** BEGIN Data provided **

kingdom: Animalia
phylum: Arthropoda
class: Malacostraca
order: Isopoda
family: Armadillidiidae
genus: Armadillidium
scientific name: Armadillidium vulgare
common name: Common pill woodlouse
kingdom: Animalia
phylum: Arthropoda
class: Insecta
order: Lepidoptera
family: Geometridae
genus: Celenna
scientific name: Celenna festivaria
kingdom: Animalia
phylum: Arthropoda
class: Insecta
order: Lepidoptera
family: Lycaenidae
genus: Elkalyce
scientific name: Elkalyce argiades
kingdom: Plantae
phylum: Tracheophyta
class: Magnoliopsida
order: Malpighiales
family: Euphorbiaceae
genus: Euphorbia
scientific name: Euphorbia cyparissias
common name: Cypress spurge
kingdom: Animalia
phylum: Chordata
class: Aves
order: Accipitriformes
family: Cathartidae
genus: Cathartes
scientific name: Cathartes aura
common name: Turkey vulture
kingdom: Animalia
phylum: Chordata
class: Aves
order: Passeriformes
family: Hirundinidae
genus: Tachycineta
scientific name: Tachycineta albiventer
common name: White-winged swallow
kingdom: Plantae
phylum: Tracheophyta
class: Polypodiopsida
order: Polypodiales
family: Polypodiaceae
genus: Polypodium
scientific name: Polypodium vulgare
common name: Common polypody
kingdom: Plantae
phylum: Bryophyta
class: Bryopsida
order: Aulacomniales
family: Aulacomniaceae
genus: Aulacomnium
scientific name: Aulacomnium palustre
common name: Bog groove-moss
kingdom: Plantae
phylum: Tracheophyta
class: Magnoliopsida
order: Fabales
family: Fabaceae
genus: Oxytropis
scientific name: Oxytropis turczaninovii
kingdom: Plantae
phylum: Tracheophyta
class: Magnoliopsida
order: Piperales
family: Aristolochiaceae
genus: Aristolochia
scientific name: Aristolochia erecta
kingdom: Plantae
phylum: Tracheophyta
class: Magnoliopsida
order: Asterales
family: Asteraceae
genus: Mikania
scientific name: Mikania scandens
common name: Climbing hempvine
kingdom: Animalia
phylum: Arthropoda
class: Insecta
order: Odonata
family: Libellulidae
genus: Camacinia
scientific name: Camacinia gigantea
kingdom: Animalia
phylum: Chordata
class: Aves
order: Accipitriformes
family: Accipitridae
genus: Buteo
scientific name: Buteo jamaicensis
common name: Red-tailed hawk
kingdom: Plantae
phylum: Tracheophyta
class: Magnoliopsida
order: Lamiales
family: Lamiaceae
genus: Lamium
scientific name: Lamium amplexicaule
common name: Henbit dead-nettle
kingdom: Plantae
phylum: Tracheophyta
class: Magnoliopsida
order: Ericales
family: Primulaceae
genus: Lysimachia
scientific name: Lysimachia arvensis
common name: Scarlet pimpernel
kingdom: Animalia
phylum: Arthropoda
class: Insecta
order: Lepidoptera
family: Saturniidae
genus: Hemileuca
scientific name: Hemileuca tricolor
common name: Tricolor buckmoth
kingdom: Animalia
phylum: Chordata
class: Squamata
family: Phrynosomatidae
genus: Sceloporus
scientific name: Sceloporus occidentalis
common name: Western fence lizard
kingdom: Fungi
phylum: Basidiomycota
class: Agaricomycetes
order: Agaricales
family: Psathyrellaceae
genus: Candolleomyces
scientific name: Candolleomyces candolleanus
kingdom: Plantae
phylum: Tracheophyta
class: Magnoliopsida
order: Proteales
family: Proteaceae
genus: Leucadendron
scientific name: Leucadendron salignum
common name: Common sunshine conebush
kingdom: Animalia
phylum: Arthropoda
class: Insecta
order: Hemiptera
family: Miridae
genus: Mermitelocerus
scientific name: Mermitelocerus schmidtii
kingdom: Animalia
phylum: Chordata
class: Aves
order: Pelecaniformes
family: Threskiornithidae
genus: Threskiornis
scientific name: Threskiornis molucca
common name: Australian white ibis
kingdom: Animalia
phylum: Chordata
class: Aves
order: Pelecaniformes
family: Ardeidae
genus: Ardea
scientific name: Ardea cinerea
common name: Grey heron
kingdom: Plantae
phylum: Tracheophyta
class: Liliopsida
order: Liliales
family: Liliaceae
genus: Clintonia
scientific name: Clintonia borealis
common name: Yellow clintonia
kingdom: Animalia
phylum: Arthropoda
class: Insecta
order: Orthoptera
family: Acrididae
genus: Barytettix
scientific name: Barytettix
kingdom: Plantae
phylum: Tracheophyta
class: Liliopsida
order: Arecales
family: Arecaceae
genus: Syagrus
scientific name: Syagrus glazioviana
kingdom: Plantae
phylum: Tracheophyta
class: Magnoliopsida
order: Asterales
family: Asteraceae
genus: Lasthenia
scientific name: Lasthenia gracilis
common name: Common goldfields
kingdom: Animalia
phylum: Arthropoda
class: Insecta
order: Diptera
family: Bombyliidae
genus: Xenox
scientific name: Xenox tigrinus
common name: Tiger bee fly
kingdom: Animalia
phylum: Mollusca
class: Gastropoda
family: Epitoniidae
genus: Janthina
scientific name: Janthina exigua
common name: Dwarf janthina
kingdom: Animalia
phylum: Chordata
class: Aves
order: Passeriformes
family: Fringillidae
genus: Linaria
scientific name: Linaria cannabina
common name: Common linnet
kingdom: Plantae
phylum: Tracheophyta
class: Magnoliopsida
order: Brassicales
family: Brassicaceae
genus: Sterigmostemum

** END Data provided **

## Task prompt
Repeat every line of the entries above without changing anything.

## Solution for this exercise
kingdom: Animalia
phylum: Arthropoda
class: Malacostraca
order: Isopoda
family: Armadillidiidae
genus: Armadillidium
scientific name: Armadillidium vulgare
common name: Common pill woodlouse
kingdom: Animalia
phylum: Arthropoda
class: Insecta
order: Lepidoptera
family: Geometridae
genus: Celenna
scientific name: Celenna festivaria
kingdom: Animalia
phylum: Arthropoda
class: Insecta
order: Lepidoptera
family: Lycaenidae
genus: Elkalyce
scientific name: Elkalyce argiades
kingdom: Plantae
phylum: Tracheophyta
class: Magnoliopsida
order: Malpighiales
family: Euphorbiaceae
genus: Euphorbia
scientific name: Euphorbia cyparissias
common name: Cypress spurge
kingdom: Animalia
phylum: Chordata
class: Aves
order: Accipitriformes
family: Cathartidae
genus: Cathartes
scientific name: Cathartes aura
common name: Turkey vulture
kingdom: Animalia
phylum: Chordata
class: Aves
order: Passeriformes
family: Hirundinidae
genus: Tachycineta
scientific name: Tachycineta albiventer
common name: White-winged swallow
kingdom: Plantae
phylum: Tracheophyta
class: Polypodiopsida
order: Polypodiales
family: Polypodiaceae
genus: Polypodium
scientific name: Polypodium vulgare
common name: Common polypody
kingdom: Plantae
phylum: Bryophyta
class: Bryopsida
order: Aulacomniales
family: Aulacomniaceae
genus: Aulacomnium
scientific name: Aulacomnium palustre
common name: Bog groove-moss
kingdom: Plantae
phylum: Tracheophyta
class: Magnoliopsida
order: Fabales
family: Fabaceae
genus: Oxytropis
scientific name: Oxytropis turczaninovii
kingdom: Plantae
phylum: Tracheophyta
class: Magnoliopsida
order: Piperales
family: Aristolochiaceae
genus: Aristolochia
scientific name: Aristolochia erecta
kingdom: Plantae
phylum: Tracheophyta
class: Magnoliopsida
order: Asterales
family: Asteraceae
genus: Mikania
scientific name: Mikania scandens
common name: Climbing hempvine
kingdom: Animalia
phylum: Arthropoda
class: Insecta
order: Odonata
family: Libellulidae
genus: Camacinia
scientific name: Camacinia gigantea
kingdom: Animalia
phylum: Chordata
class: Aves
order: Accipitriformes
family: Accipitridae
genus: Buteo
scientific name: Buteo jamaicensis
common name: Red-tailed hawk
kingdom: Plantae
phylum: Tracheophyta
class: Magnoliopsida
order: Lamiales
family: Lamiaceae
genus: Lamium
scientific name: Lamium amplexicaule
common name: Henbit dead-nettle
kingdom: Plantae
phylum: Tracheophyta
class: Magnoliopsida
order: Ericales
family: Primulaceae
genus: Lysimachia
scientific name: Lysimachia arvensis
common name: Scarlet pimpernel
kingdom: Animalia
phylum: Arthropoda
class: Insecta
order: Lepidoptera
family: Saturniidae
genus: Hemileuca
scientific name: Hemileuca tricolor
common name: Tricolor buckmoth
kingdom: Animalia
phylum: Chordata
class: Squamata
family: Phrynosomatidae
genus: Sceloporus
scientific name: Sceloporus occidentalis
common name: Western fence lizard
kingdom: Fungi
phylum: Basidiomycota
class: Agaricomycetes
order: Agaricales
family: Psathyrellaceae
genus: Candolleomyces
scientific name: Candolleomyces candolleanus
kingdom: Plantae
phylum: Tracheophyta
class: Magnoliopsida
order: Proteales
family: Proteaceae
genus: Leucadendron
scientific name: Leucadendron salignum
common name: Common sunshine conebush
kingdom: Animalia
phylum: Arthropoda
class: Insecta
order: Hemiptera
family: Miridae
genus: Mermitelocerus
scientific name: Mermitelocerus schmidtii
kingdom: Animalia
phylum: Chordata
class: Aves
order: Pelecaniformes
family: Threskiornithidae
genus: Threskiornis
scientific name: Threskiornis molucca
common name: Australian white ibis
kingdom: Animalia
phylum: Chordata
class: Aves
order: Pelecaniformes
family: Ardeidae
genus: Ardea
scientific name: Ardea cinerea
common name: Grey heron
kingdom: Plantae
phylum: Tracheophyta
class: Liliopsida
order: Liliales
family: Liliaceae
genus: Clintonia
scientific name: Clintonia borealis
common name: Yellow clintonia
kingdom: Animalia
phylum: Arthropoda
class: Insecta
order: Orthoptera
family: Acrididae
genus: Barytettix
scientific name: Barytettix
kingdom: Plantae
phylum: Tracheophyta
class: Liliopsida
order: Arecales
family: Arecaceae
genus: Syagrus
scientific name: Syagrus glazioviana
kingdom: Plantae
phylum: Tracheophyta
class: Magnoliopsida
order: Asterales
family: Asteraceae
genus: Lasthenia
scientific name: Lasthenia gracilis
common name: Common goldfields
kingdom: Animalia
phylum: Arthropoda
class: Insecta
order: Diptera
family: Bombyliidae
genus: Xenox
scientific name: Xenox tigrinus
common name: Tiger bee fly
kingdom: Animalia
phylum: Mollusca
class: Gastropoda
family: Epitoniidae
genus: Janthina
scientific name: Janthina exigua
common name: Dwarf janthina
kingdom: Animalia
phylum: Chordata
class: Aves
order: Passeriformes
family: Fringillidae
genus: Linaria
scientific name: Linaria cannabina
common name: Common linnet
kingdom: Plantae
phylum: Tracheophyta
class: Magnoliopsida
order: Brassicales
family: Brassicaceae
genus: Sterigmostemum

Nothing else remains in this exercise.